Leyland Observatory moves South for the winter - First Light at Sierra Cabrera 

Last night (22nd November 2010) the first images were captured using the 12" SCT/CGEM set up at the winter base of Leyland Observatory in the Sierra Cabrera mountains(actually the terrace of a rented villa) in the village of Cabrera just above the town of Turre in Almeria, Andalusia, Spain.

The latitude is just over 37 degrees North.

Having arrived at 9 pm on the 15th Nov(last Monday) after a 650 mile drive from the ferry port of Santander in the North where the boat arrived at 9 a.m. that morning I was somewhat tired but arrived to see a dark sky glittering with stars.

Cabrera is a village of modern moorish design villas 300m above the plain where the local town of Turre sits.
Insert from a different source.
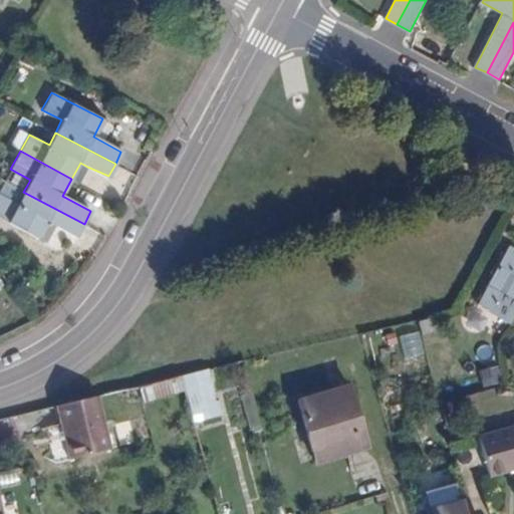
[(87,167),(80,163),(71,179),(79,183),(87,167)]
Getting to the village is quite a feat - the inhabitants sometimes refer to it as Brigadoon because of its detached magical nature although I think it is more like Rivendell in Lord of the Rings!  (Sorry - beginning to sound as though I am selling something!)

This is one of the roads in to Cabrera with the Mediterranean Sea in the background


This is a typical Cabrera view



This is the view from the village centre.


This is the terrace of the villa where the telescope can be seen covered by its "Scope Coat"


This is the telescope and the view from the terrace looking to the North East. The optical tube assembly  is my 15 year old 12" Meade from my original classic  LX200 sitting on a Celestron CGEM mount. In reality the OTA is right at the weight limit for the telescope so it remains to see how the CGEM will fare with slews to several hundred galaxies per night - in terms of tracking, pointing accuracy and dealing with the workload. I aim to use The Sky, CCDSoft and Orchestrate scripts  working in harmony using the 23000 galaxy  RC3 catalog to image galaxies in terms of increasing radial velocity and thus distance to hopefully capture brighter supernovae. At present I am trying to get as near perfect tracking as I can by accurate drift method polar alignment.

 The view to the South from the terrace

First night images:

The first image of M74 combines 35 X 10 second images. The second image of NGC 891 is a single 10 second image. Clearly the images were not precisely focused - it is sometimes a challenge to prevent mirror flop with the LX200 OTA which requires the mirror to be "solidly" clamped.